心中疑问重重,再问下去也问不出一二来。

桃花潇洒的起身说:“若是如此,那便改日再来。”

说罢,转身慢步离去。

虽说被拒绝,想利用顾太师恢复部分身体这个法子或许行不通,但现下她更为关心的是顾贞绵到底在隐瞒什么,桃花让车夫转头去陈深翰的店铺。

铺子里的客人一如既往的多,桃花轻车熟路的走上二楼,相比较先前现下已经无人会拦着她了。

将这几日的事情那么一说,陈深翰首要反应竟是惊奇:“原是你给的诗词集,我说呢那街头卖的诗词怎么看怎么像以前学生时代背的诗词。”

“这些不重要,顾太师若是得知我手头有此等好物,决不可能躲在房中不出来。”桃花摆摆手,跟他提明重点是哪儿。

“那你的意思是……他被囚禁起来了?不太可能吧。”陈深翰挠头不解,这样位高权重的人会被囚禁在自己的府邸里吗?

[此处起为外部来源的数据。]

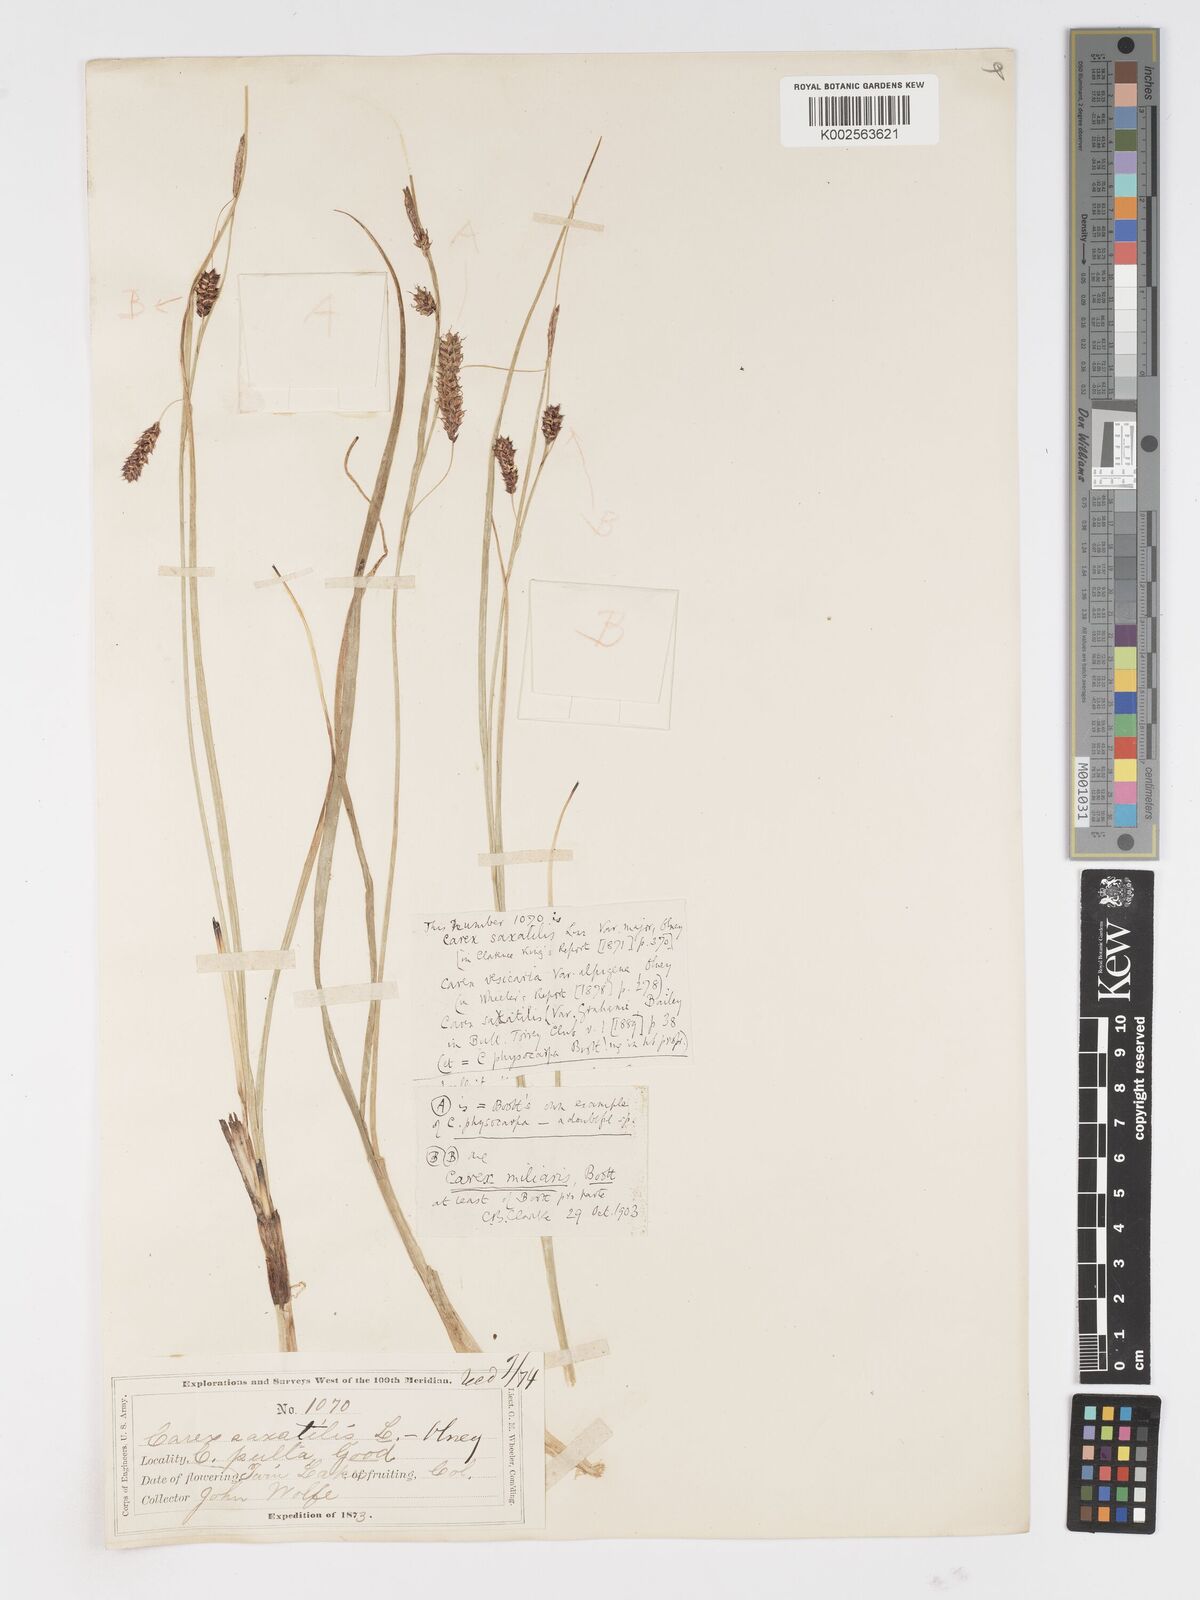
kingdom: Plantae
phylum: Tracheophyta
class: Liliopsida
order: Poales
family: Cyperaceae
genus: Carex
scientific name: Carex
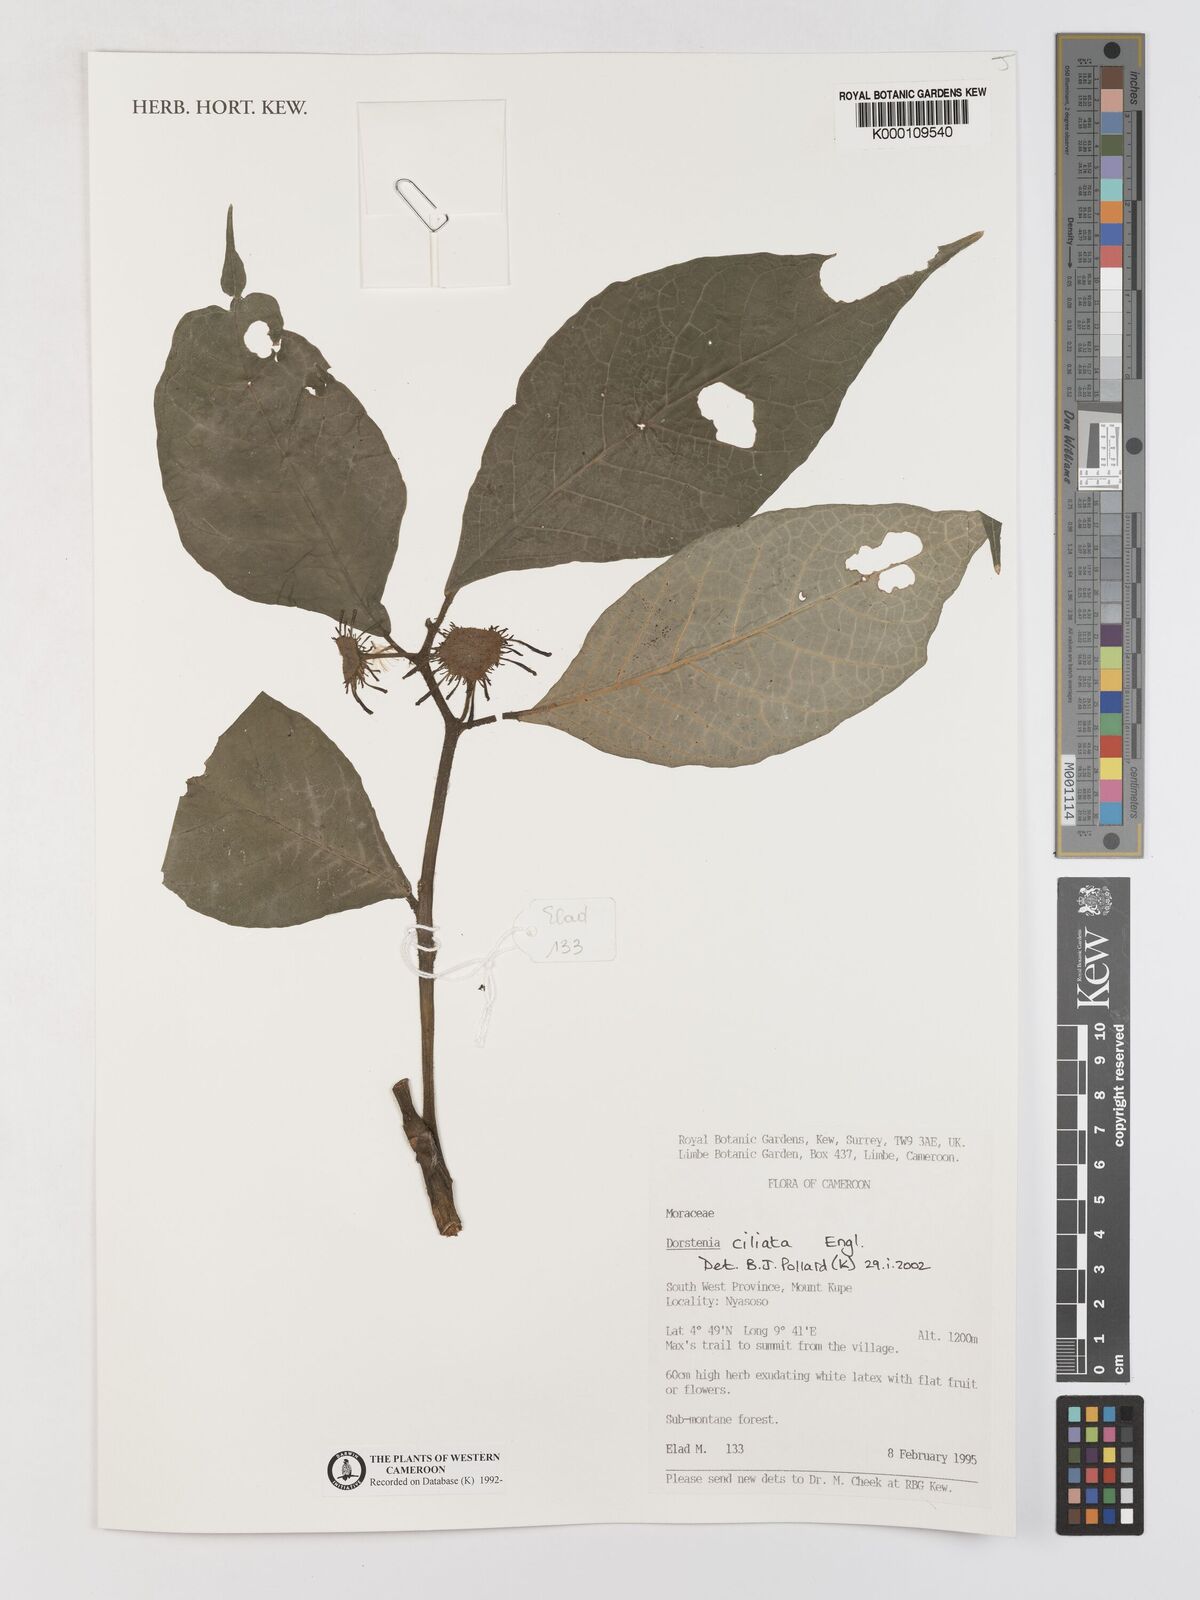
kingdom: Plantae
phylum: Tracheophyta
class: Magnoliopsida
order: Rosales
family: Moraceae
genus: Dorstenia
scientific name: Dorstenia ciliata
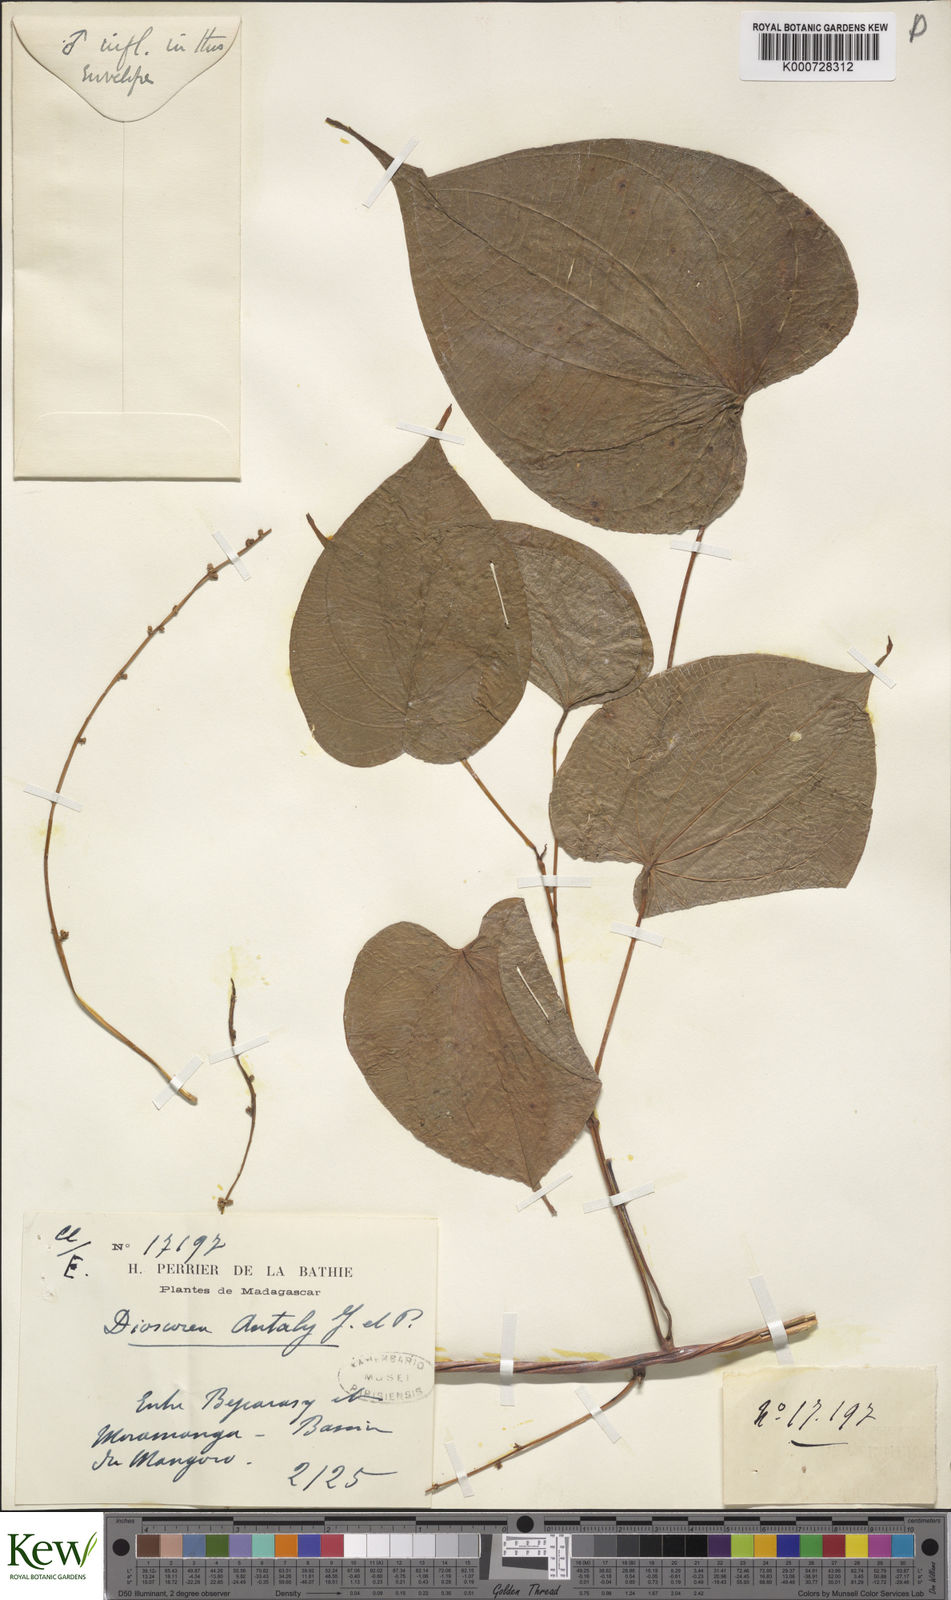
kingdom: Plantae
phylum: Tracheophyta
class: Liliopsida
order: Dioscoreales
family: Dioscoreaceae
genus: Dioscorea
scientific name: Dioscorea antaly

“也不一定是囚禁,但唯一确定的一点,他无法与外界接触。”桃花支着下巴说出自己的想法。

陈深翰点头认同:“那你想怎么做。”

“夜探顾府。”桃花伸出一根指头,点在自己画好晾干笔墨的住宅图,这图是她按照原著描述顾府画出来的。

陈深翰皱眉深思,夜探?

“你会那种……轻功吗?”桃花眼神发亮的看着他。